## Saved entries
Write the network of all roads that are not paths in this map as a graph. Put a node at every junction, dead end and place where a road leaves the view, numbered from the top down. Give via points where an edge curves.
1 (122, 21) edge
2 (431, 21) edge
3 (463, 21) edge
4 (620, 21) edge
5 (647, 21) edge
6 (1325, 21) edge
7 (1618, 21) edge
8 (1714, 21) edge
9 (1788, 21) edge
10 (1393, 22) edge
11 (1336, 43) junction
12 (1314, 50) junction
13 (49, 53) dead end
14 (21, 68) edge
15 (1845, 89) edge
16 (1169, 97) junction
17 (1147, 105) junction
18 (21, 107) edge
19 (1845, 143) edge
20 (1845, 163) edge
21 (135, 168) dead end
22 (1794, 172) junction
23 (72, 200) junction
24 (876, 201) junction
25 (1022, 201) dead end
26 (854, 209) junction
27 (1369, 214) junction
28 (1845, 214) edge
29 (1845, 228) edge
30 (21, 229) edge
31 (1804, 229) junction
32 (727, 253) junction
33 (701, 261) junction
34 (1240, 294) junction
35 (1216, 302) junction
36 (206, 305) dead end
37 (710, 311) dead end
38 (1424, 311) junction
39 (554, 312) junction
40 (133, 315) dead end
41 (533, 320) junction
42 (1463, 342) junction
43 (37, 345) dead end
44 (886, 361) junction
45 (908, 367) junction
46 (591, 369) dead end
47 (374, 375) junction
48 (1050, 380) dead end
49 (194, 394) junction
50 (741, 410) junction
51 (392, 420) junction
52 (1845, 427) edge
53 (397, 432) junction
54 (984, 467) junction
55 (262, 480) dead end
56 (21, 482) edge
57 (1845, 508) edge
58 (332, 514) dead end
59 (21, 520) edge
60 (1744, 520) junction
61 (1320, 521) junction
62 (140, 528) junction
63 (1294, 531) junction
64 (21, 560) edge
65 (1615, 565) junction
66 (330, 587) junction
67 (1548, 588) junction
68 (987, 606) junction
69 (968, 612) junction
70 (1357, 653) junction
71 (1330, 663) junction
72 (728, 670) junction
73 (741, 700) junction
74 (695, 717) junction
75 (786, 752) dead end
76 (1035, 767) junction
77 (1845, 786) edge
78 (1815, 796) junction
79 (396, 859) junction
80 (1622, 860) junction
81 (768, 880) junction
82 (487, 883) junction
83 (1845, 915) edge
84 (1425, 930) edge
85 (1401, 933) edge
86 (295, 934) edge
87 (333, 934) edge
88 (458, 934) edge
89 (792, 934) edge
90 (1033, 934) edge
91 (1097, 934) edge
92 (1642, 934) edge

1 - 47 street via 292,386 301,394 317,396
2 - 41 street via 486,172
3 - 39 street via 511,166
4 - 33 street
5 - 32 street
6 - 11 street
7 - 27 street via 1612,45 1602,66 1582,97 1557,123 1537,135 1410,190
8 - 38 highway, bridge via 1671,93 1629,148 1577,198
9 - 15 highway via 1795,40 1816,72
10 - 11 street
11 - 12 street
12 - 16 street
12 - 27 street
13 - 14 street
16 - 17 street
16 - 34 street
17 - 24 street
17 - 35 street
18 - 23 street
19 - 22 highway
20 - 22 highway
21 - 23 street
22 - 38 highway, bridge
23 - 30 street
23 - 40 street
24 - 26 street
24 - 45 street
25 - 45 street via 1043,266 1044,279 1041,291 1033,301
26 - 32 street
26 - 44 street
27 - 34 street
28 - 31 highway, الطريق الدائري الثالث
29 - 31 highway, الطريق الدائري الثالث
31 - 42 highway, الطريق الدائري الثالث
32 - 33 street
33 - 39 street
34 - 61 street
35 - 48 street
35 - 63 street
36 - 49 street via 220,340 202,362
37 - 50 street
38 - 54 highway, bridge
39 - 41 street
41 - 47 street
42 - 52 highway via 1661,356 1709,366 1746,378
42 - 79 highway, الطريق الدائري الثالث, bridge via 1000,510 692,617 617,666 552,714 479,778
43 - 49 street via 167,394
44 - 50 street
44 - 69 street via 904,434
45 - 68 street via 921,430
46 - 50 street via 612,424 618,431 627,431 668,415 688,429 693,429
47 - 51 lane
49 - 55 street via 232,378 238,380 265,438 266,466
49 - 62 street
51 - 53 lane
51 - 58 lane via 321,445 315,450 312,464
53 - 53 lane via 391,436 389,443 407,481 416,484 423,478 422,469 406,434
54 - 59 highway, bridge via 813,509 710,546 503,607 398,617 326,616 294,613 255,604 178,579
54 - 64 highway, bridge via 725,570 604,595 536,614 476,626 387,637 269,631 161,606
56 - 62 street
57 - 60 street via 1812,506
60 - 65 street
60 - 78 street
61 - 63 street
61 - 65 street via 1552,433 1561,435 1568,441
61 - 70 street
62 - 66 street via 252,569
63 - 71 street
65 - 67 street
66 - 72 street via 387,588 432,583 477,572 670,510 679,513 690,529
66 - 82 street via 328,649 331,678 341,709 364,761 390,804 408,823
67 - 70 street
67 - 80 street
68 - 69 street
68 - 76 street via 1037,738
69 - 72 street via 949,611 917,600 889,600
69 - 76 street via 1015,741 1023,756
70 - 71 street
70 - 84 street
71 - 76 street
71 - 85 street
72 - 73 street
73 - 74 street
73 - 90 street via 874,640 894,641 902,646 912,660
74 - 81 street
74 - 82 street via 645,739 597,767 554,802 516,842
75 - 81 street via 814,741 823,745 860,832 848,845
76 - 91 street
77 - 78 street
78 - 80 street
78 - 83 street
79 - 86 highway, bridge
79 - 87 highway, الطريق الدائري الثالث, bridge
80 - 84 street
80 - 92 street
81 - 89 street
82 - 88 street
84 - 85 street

## Directions
Provide the number of lines in these entries that hold the word "الدائري", without any accompanying text.

## Result
5